● Task instructions:
Below is a block of records; return all of them exactly, but without the images.

● Information:
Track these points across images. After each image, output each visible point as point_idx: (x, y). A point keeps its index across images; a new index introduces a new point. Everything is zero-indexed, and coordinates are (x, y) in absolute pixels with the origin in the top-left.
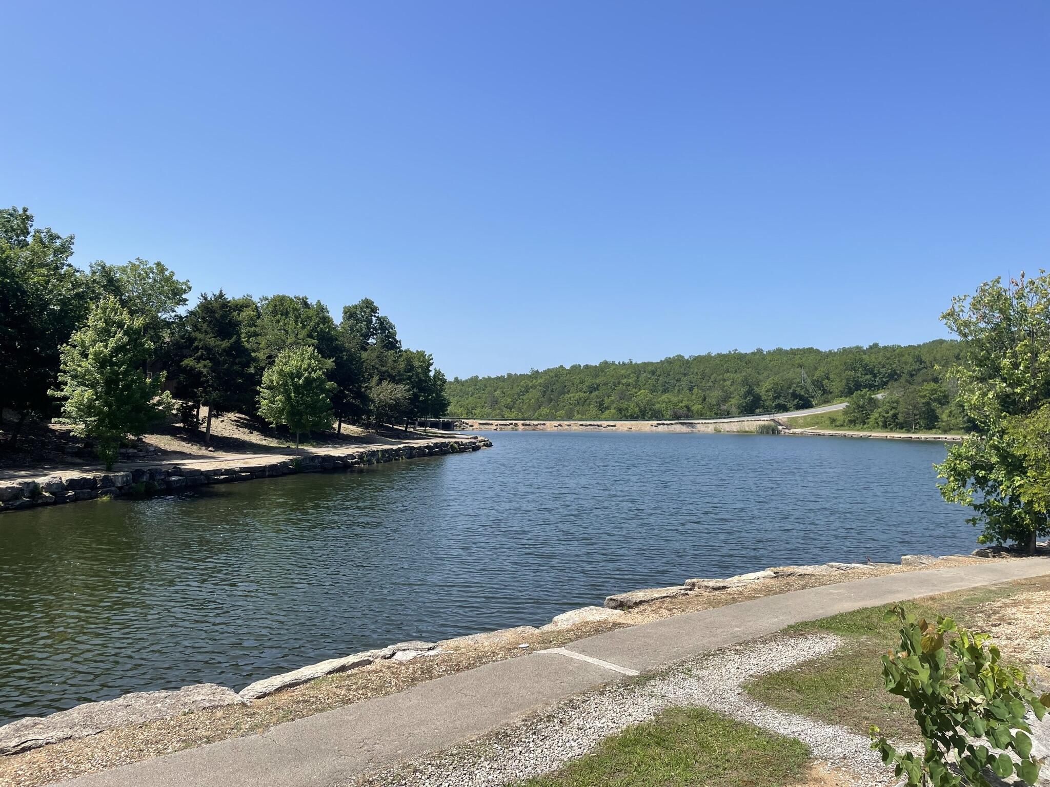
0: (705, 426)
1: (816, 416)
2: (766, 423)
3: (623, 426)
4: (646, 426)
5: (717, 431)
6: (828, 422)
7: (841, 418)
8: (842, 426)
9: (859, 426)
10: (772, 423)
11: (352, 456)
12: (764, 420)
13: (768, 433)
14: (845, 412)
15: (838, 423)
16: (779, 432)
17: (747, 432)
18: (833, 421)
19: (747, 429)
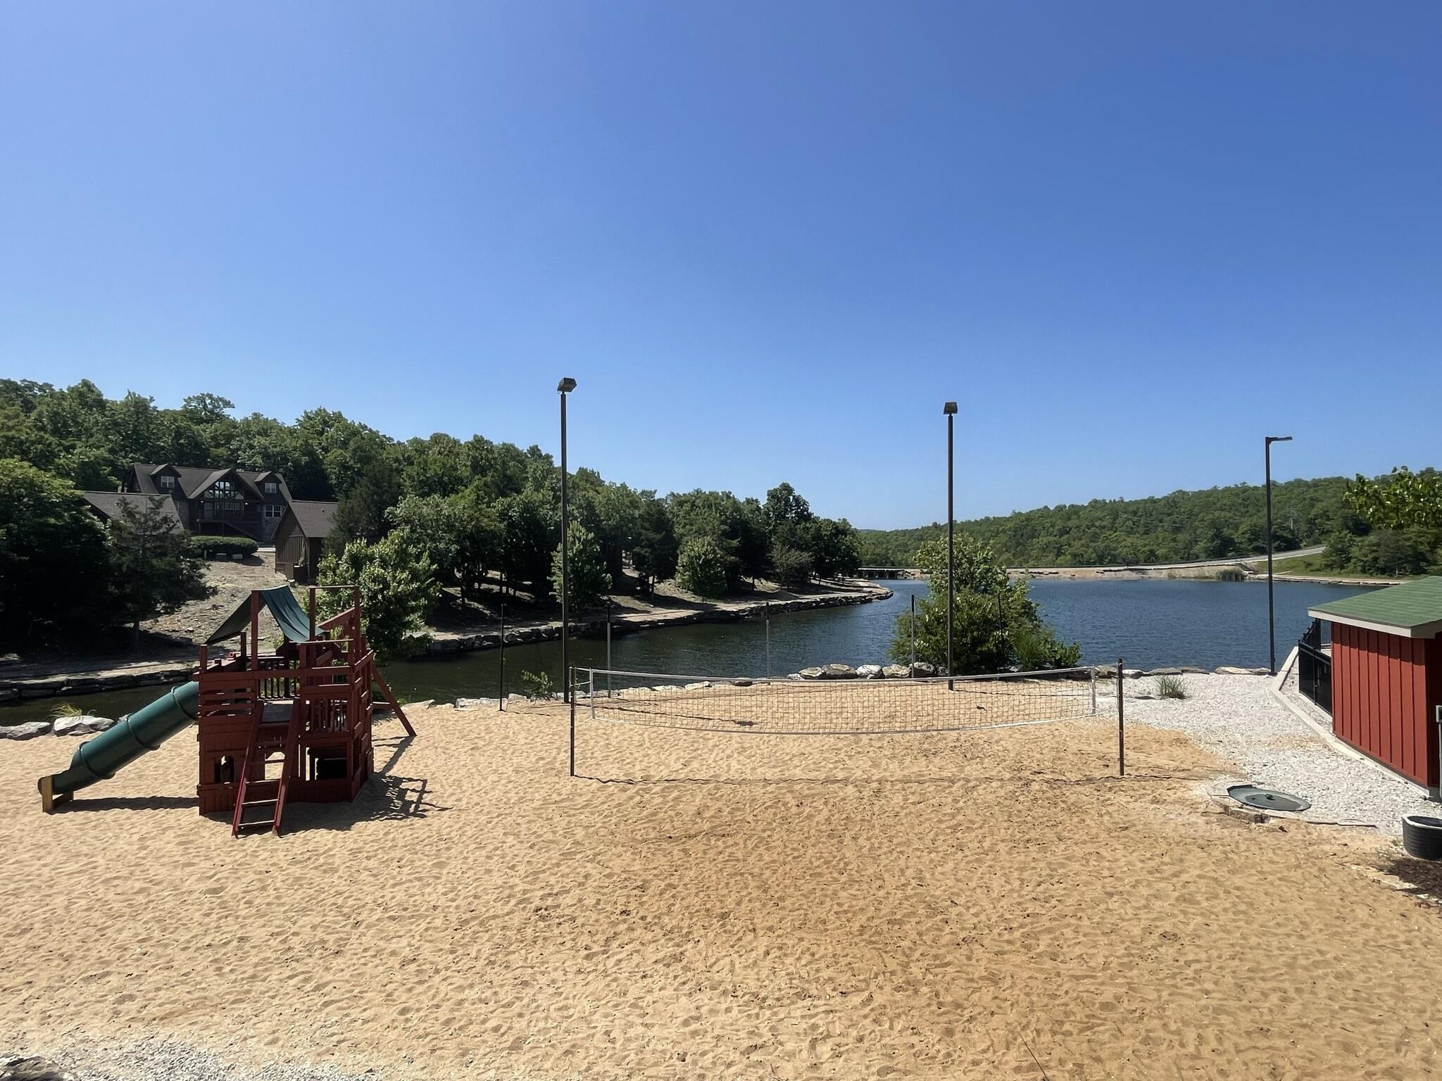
0: (1157, 573)
1: (1294, 559)
2: (1231, 568)
3: (1066, 573)
4: (1092, 573)
5: (1171, 577)
6: (1303, 567)
7: (1319, 562)
8: (1318, 570)
9: (1336, 571)
10: (1237, 568)
11: (744, 611)
12: (1228, 565)
13: (1230, 579)
14: (1324, 555)
15: (1313, 568)
16: (1243, 577)
17: (1207, 578)
18: (1308, 565)
19: (1207, 574)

● Answer section:
Track these points across images. After each image, output each visible point as point_idx: (x, y). A point keeps its index across images; a new index introduces a new point. Everything is zero-indexed, and coordinates are (x, y) in absolute pixels with the origin in the top-left.
0: (705, 426)
1: (816, 416)
2: (766, 423)
3: (623, 426)
4: (646, 426)
5: (717, 431)
6: (828, 422)
7: (841, 418)
8: (842, 426)
9: (859, 426)
10: (772, 423)
11: (352, 456)
12: (764, 420)
13: (768, 433)
14: (845, 412)
15: (838, 423)
16: (779, 432)
17: (747, 432)
18: (833, 421)
19: (747, 429)
0: (1157, 573)
1: (1294, 559)
2: (1231, 568)
3: (1066, 573)
4: (1092, 573)
5: (1171, 577)
6: (1303, 567)
7: (1319, 562)
8: (1318, 570)
9: (1336, 571)
10: (1237, 568)
11: (744, 611)
12: (1228, 565)
13: (1230, 579)
14: (1324, 555)
15: (1313, 568)
16: (1243, 577)
17: (1207, 578)
18: (1308, 565)
19: (1207, 574)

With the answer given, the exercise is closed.